Task inputs:
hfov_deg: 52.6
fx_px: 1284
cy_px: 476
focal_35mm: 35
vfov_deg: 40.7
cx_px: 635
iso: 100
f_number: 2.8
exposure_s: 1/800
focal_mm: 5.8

---

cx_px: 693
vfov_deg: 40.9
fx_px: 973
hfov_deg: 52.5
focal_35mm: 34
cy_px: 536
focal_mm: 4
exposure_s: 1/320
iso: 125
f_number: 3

Task to complete:
Find the line with "hfov_deg: 52.5" in the entries above. Retype it and each line after it, exactly, through the line with "f_number: 3", and stop there.

Your solution:
hfov_deg: 52.5
focal_35mm: 34
cy_px: 536
focal_mm: 4
exposure_s: 1/320
iso: 125
f_number: 3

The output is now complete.